Figure 14 is a diagram showing functional units of an access network device 530 according to some embodiments. As shown in Figure 14, the client comprises a number of functional modules; a signaling module configured to perform step 805; an initiate module configured to perform step 810; a start module configured to perform steps 815 and 835; an acknowledgement module configured to perform steps 820, 840, and 865; a transfer module configured to perform steps 825 and 860; a setup module configured to perform steps 830 and 845; a success module configured to perform step 850; a procedure module configured to perform step 855; a downlink module configured to perform step 870; and an uplink module configured to perform step 875. In general terms, each functional module may be implemented in hardware or in software. Preferably, one or more or all functional modules may be implemented by the processing circuitry, possibly in cooperation with the communications interface and/orthe storage medium. The processing circuitry may thus be arranged to, from the storage medium, fetch instructions, thereby performing any steps of the access network device 530 as disclosed herein.
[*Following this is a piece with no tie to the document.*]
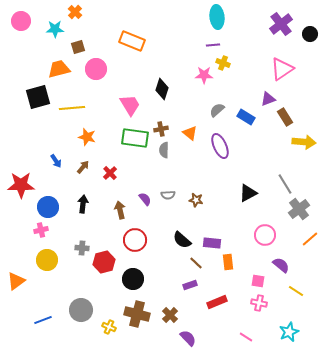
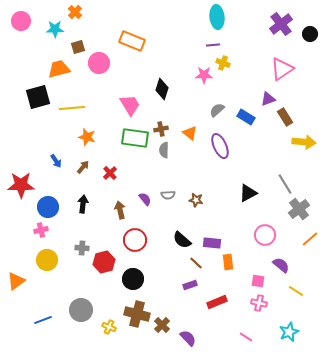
pink circle at (96, 69): moved 3 px right, 6 px up
brown cross at (170, 315): moved 8 px left, 10 px down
Figure 15 is a block diagram of the access network device 130, 530 according to some embodiments. As shown in Figure 15, the access network device 130, 530 may comprise: processing circuitry 1510 which may include one or more processors (e.g., a general purpose microprocessor and/or one or more processors, such as an application specific integrated circuit (ASIC), field-programmable gate arrays (FPGAs) and the like); a communications interface 1520 for communicating with other nodes connected to a network 100,500; and a storage medium 1530 which may include one or more non-volatile storage devices and/or one or more volatile storage devices(e.g., random access memory (RAM)). In embodiments where the smart proxy includes a programmable processor 1510, a computer program product may be provided. A computer program product includes a computer readable medium 1620 such as, but not limited to, the storage medium 1530, magnetic media (e.g., a hard disk), optical media, memory devices, and the like. The storage medium may contain a computer program 1630 containing computer readable instructions 1640 that when executed by the processor circuit 1510 causes the processor circuit to perform operations according to embodiments disclosed herein. According to other embodiments, processor circuitry 1510 may be defined to include a storage medium so a separate storage medium is not required.

Figure 16 is a diagram showing an embodiment of the invention. As shown in Fig 16., the computer program product 1610 comprises a computer readable medium 1620 storing a computer program 1640 comprising computer readable instructions 1640. The computer readable medium may be but not limited to, a storage medium 1530, magnetic media (e.g., a hard disk), optical media, memory devices (e.g., random access memory, flash memory) and the like. Also, while various embodiments of the present disclosure are described herein, it should be understood that they have been presented by way of example only, and not limitation. Thus, the breadth and scope of the present disclosure should not be limited by any of the above-described exemplary embodiments. Moreover, any combination of the above-described elements in all possible variations thereof is encompassed by the disclosure unless otherwise indicated herein or otherwise contradicted by context.

Additionally, while the processes described above and illustrated in the drawings are shown as a sequence of steps, this was done solely for the sake of illustration. Accordingly, it is contemplated that some steps may be added, some steps may be omitted, the order of the steps may be re-arranged, and some steps may be performed in parallel.